Editor’s Note: As Lexington celebrates the 250th anniversary of its founding, the Herald-Leader and kentucky.com each day throughout 2025 will share interesting facts about our hometown. Compiled by Liz Carey, all are notable moments in the city’s history - some funny, some sad, others heartbreaking or celebratory, and some just downright strange.
Solomon Van Meter, born on April 8, 1888, in a cabin on Bryan Station Pike, was the inventor of the parachute.
The Van Meter family eventually lived in Shenandoah Hall on Bryan Station Pike, but he was born in the cabin behind it.
His parents, Solomon Lee Van Meter and Evaline “Evie” Swoope, raised him, his four siblings, and his two half-siblings there. Van Meter went to school at Miss Collier’s Private School before moving on to Transylvania University, the University of Iowa and Exeter College at Oxford University in Oxford, England.
In 1910, Van Meter invented the first manually operated free-fall parachute and filed for a patent for it a year later. In 1916, he was granted patents for “inventions for saving the lives of aviators by the use of parachutes.”
A year after that, Van Meter joined the U.S. Army during the tail end of World War I and rose to the rank of first lieutenant. In 1918, his invention was built at Wright Field.

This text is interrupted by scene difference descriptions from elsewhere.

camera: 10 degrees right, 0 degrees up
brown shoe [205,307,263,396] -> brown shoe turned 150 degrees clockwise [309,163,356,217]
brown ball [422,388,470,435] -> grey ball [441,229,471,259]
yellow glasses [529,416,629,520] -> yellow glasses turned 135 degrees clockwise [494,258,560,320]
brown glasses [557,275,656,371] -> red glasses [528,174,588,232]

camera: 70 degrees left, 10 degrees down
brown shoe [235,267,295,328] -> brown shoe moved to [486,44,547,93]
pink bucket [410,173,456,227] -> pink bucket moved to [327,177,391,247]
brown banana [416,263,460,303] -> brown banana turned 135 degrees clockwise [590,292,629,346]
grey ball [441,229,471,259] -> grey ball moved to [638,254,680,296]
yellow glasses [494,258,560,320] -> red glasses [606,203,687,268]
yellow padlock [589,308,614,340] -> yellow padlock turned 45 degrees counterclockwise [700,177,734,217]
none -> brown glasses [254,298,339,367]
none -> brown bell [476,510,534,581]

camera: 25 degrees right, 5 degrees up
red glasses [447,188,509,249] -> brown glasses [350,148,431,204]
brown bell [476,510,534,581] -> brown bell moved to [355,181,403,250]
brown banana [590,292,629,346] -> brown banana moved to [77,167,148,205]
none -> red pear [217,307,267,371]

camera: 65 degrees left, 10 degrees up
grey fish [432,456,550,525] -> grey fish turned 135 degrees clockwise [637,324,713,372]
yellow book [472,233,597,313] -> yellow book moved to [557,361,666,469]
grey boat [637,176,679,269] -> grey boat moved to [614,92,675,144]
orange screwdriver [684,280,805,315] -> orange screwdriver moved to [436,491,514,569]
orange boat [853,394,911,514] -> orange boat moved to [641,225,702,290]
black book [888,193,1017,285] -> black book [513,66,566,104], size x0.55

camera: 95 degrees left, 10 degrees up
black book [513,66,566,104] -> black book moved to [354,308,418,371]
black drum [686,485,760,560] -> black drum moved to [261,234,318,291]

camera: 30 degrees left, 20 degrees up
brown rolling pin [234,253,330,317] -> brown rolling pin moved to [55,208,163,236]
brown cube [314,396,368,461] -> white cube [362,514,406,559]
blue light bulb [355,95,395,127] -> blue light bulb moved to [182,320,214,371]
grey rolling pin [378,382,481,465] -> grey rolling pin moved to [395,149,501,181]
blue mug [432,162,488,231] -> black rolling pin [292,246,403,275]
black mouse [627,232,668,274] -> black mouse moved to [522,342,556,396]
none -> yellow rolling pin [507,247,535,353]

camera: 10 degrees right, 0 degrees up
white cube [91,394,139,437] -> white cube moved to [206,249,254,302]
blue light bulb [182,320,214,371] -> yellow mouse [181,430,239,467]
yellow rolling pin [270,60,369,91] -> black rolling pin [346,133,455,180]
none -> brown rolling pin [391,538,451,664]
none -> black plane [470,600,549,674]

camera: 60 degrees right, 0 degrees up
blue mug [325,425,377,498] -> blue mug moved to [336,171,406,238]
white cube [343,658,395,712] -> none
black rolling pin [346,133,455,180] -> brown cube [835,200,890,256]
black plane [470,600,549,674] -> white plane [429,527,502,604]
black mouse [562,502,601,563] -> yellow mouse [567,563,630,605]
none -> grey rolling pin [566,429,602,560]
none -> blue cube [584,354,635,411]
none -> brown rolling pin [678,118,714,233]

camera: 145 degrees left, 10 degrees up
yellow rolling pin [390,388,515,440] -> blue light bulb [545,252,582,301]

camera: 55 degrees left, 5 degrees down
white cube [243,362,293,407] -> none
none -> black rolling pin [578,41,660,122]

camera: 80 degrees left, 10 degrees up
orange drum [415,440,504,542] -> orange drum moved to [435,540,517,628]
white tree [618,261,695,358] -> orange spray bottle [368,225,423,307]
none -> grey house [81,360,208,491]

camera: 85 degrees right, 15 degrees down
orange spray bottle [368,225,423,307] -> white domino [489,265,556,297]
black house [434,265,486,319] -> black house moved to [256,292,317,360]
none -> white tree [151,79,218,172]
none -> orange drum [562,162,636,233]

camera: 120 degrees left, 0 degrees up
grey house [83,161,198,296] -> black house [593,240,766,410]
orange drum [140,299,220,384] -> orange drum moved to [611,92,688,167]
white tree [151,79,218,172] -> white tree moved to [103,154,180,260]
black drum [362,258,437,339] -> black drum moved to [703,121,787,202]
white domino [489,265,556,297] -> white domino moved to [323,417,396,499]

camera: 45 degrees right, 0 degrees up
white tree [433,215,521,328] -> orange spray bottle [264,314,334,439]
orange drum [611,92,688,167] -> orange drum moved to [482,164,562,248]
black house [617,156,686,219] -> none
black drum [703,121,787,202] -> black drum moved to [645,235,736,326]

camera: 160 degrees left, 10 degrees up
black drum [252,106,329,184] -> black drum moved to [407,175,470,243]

After a few successful tests, the U.S. Army allowed the Irving Air Chute Company to build the parachutes for government use. Van Meter was by that time assigned to McCook Field in Dayton, Ohio, where he was tasked with improving his invention.
In 1926, he tested it himself at West Point Academy.
Interestingly, Van Meter sued the U.S. Army Air Service for not paying him for his device. Since Van Meter entered the military after the patent was awarded, he couldn’t sue the U.S. in the Court of Claims without resigning. Congress passed a special act later allowing Van Meter to sue for compensation due to the unauthorized use of his patented invention by the military.
The District Court found that the patent had been infringed and awarded Van Meter $46,137.50 in compensation (about $650,000 today).
Van Meter retired from the military as a captain. He died in Lexington on Nov. 3, 1937, at the age of 49, and is buried in Lexington Cemetery.
A monument to him, a life-sized bronze portrait, is located at the Aviation Museum of Kentucky at the Blue Grass Airport.